- Born: Alexis Sergeevich Troubetzkoy March 6, 1934 Clamart, France
- Died: January 22, 2017 (aged 82) Toronto, Canada
- Occupations: Author, Educator
- Known for: Russian history

= Alexis S. Troubetzkoy =

Writer on Russian history

Alexis Sergeevich Troubetzkoy was an international author notable for his works on Russian history. He also served as the headmaster of Selwyn House School, Appleby College and the Toronto French School in Canada. He was born as a prince of the Trubetskoy family, to parents Prince Serge Grigorievich Troubetzkoy and Princess Lubov Alexeevna Obolensky.
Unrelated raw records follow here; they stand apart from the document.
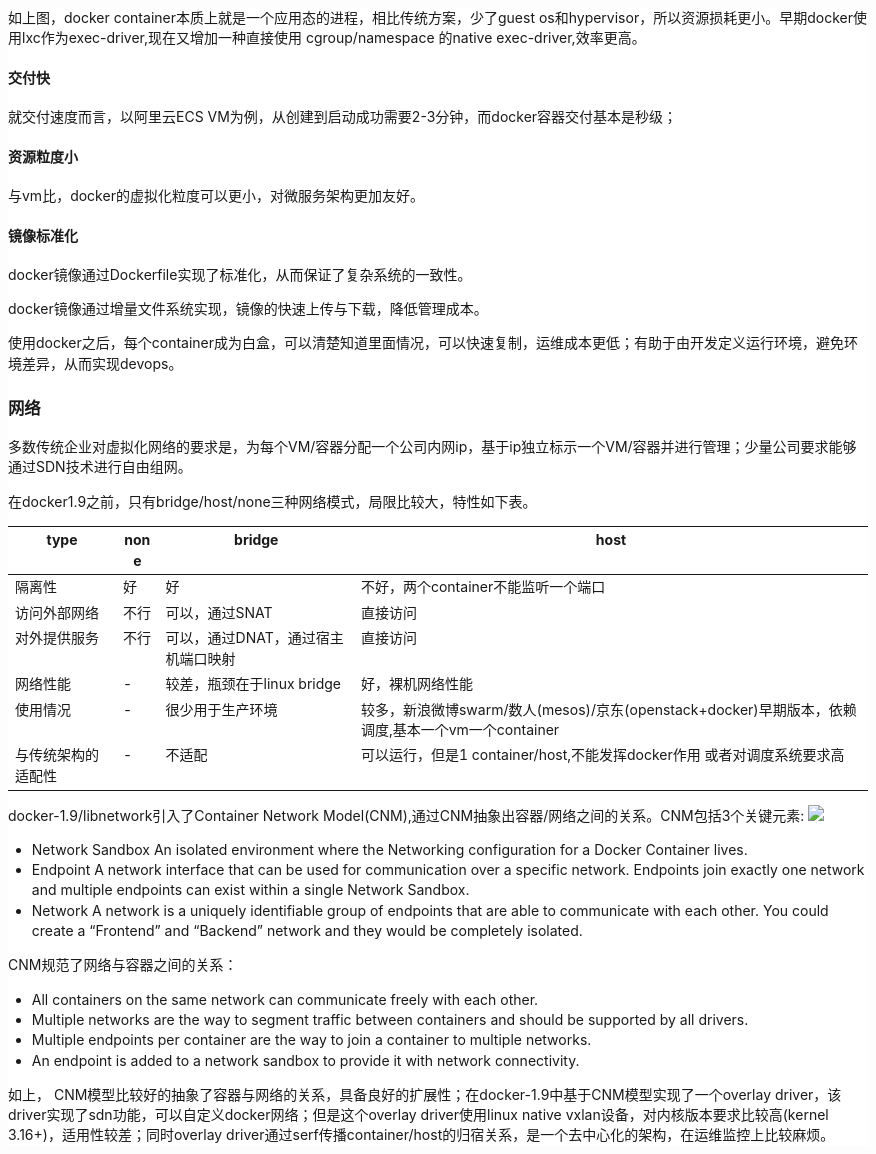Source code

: 如上图，docker container本质上就是一个应用态的进程，相比传统方案，少了guest os和hypervisor，所以资源损耗更小。早期docker使用lxc作为exec-driver,现在又增加一种直接使用 cgroup/namespace 的native exec-driver,效率更高。

#### 交付快
就交付速度而言，以阿里云ECS VM为例，从创建到启动成功需要2-3分钟，而docker容器交付基本是秒级；

#### 资源粒度小
与vm比，docker的虚拟化粒度可以更小，对微服务架构更加友好。

####  镜像标准化

docker镜像通过Dockerfile实现了标准化，从而保证了复杂系统的一致性。

docker镜像通过增量文件系统实现，镜像的快速上传与下载，降低管理成本。

使用docker之后，每个container成为白盒，可以清楚知道里面情况，可以快速复制，运维成本更低；有助于由开发定义运行环境，避免环境差异，从而实现devops。



### 网络


多数传统企业对虚拟化网络的要求是，为每个VM/容器分配一个公司内网ip，基于ip独立标示一个VM/容器并进行管理；少量公司要求能够通过SDN技术进行自由组网。

在docker1.9之前，只有bridge/host/none三种网络模式，局限比较大，特性如下表。

type | none  | bridge | host |
-----|-------|--------|------|
隔离性|  好   |  好    | 不好，两个container不能监听一个端口 |
访问外部网络| 不行 | 可以，通过SNAT| 直接访问 |
对外提供服务| 不行 | 可以，通过DNAT，通过宿主机端口映射| 直接访问 |
网络性能 | - | 较差，瓶颈在于linux bridge | 好，裸机网络性能 |
使用情况 | - | 很少用于生产环境 | 较多，新浪微博swarm/数人(mesos)/京东(openstack+docker)早期版本，依赖调度,基本一个vm一个container|
与传统架构的适配性 | - | 不适配 |  可以运行，但是1 container/host,不能发挥docker作用 或者对调度系统要求高|
 
docker-1.9/libnetwork引入了Container Network Model(CNM),通过CNM抽象出容器/网络之间的关系。CNM包括3个关键元素: 
![](https://i1.wp.com/blog.docker.com/media/2015/04/cnm-model.jpg?w=632)

* Network Sandbox An isolated environment where the Networking configuration for a Docker Container lives.
* Endpoint A network interface that can be used for communication over a specific network. Endpoints join exactly one network and multiple endpoints can exist within a single Network Sandbox.
* Network A network is a uniquely identifiable group of endpoints that are able to communicate with each other. You could create a “Frontend” and “Backend” network and they would be completely isolated.

CNM规范了网络与容器之间的关系：

* All containers on the same network can communicate freely with each other.
* Multiple networks are the way to segment traffic between containers and should be supported by all drivers.
* Multiple endpoints per container are the way to join a container to multiple networks.
* An endpoint is added to a network sandbox to provide it with network connectivity.

如上， CNM模型比较好的抽象了容器与网络的关系，具备良好的扩展性；在docker-1.9中基于CNM模型实现了一个overlay driver，该driver实现了sdn功能，可以自定义docker网络；但是这个overlay driver使用linux native vxlan设备，对内核版本要求比较高(kernel 3.16+)，适用性较差；同时overlay driver通过serf传播container/host的归宿关系，是一个去中心化的架构，在运维监控上比较麻烦。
He taught at Bishop's College School and served in the Royal Canadian Navy for 8 years. He served as the executive director of the Tolstoy Foundation 1992–95. He also helped the International Orthodox Christian Charities gain the release of two of their workers taken hostage. His obituary in the Montreal Gazette mentioned among his published books Imperial Legend: the Disappearance of Tsar Alexander I; A brief history of the Crimean War; Arctic Obsession: the Lure of the Far North; The St. Petersburg Connection.

==Early years==
Troubetzkoy graduated from Kent School, Concordia University and Bishop's University.